According to a survey that seems to have been flashed around the world like a viral email, Copenhagen is the "best" place to live in 2008. The magazine "Monocle" (a "Lifestyle magazine" which is not in the journals abstracted for IAOR) took measurement on several criteria, weighted them and came up with a ranking which placed the Danish capital at number 1.
Operational researchers are familiar with problems of multiple criteria measurement. The cynical O.R. person will mutter about adding apples to oranges and trying to work out what the result is. Everyone will have their views on the best place to live, and what makes it so good.

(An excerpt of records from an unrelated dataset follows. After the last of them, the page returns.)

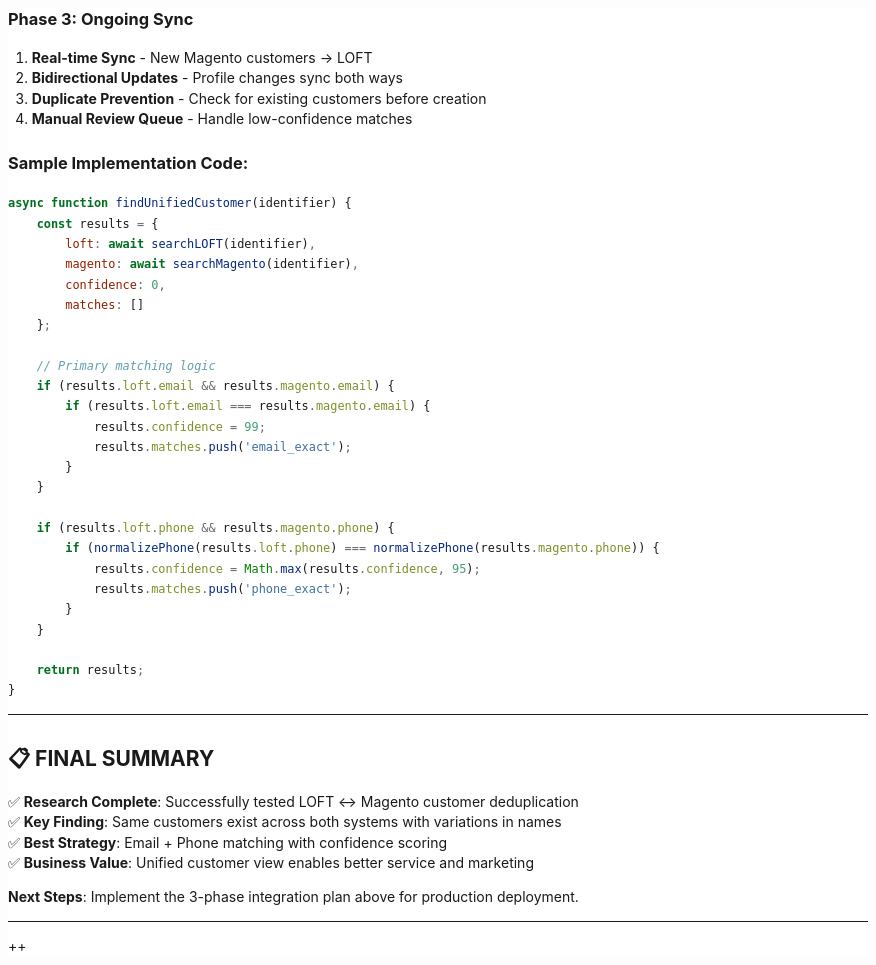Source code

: ### **Phase 3: Ongoing Sync**
1. **Real-time Sync** - New Magento customers → LOFT
2. **Bidirectional Updates** - Profile changes sync both ways
3. **Duplicate Prevention** - Check for existing customers before creation
4. **Manual Review Queue** - Handle low-confidence matches

### **Sample Implementation Code**:
```javascript
async function findUnifiedCustomer(identifier) {
    const results = {
        loft: await searchLOFT(identifier),
        magento: await searchMagento(identifier), 
        confidence: 0,
        matches: []
    };
    
    // Primary matching logic
    if (results.loft.email && results.magento.email) {
        if (results.loft.email === results.magento.email) {
            results.confidence = 99;
            results.matches.push('email_exact');
        }
    }
    
    if (results.loft.phone && results.magento.phone) {
        if (normalizePhone(results.loft.phone) === normalizePhone(results.magento.phone)) {
            results.confidence = Math.max(results.confidence, 95);
            results.matches.push('phone_exact');
        }
    }
    
    return results;
}
```

---

## 📋 **FINAL SUMMARY**

✅ **Research Complete**: Successfully tested LOFT ↔ Magento customer deduplication  
✅ **Key Finding**: Same customers exist across both systems with variations in names  
✅ **Best Strategy**: Email + Phone matching with confidence scoring  
✅ **Business Value**: Unified customer view enables better service and marketing  

**Next Steps**: Implement the 3-phase integration plan above for production deployment.

---

++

And that list will almost certainly not coincide exactly with the criteria used by the magazine. Let me admit that I like Copenhagen, perhaps because my late friend Ellen had a flat which was ten minutes walk from the gates of Tivoli Gardens, and so could hardly have been more convenient for visiting the place. Even without that personal experience, it is a very pleasant city, but my criteria would not have included (for instance) Monocle's number of international flights from the city airport, nor the ease of buying drinks at 1a.m..
So, seeing such analysis of multiple criteria optimisation, the O.R. person ought to reflect on how difficult it is to measure the "hard to measure" and on how to work with clients and decision-makers when some of the consequences of choice are determined by aesthetic and qualitative scales.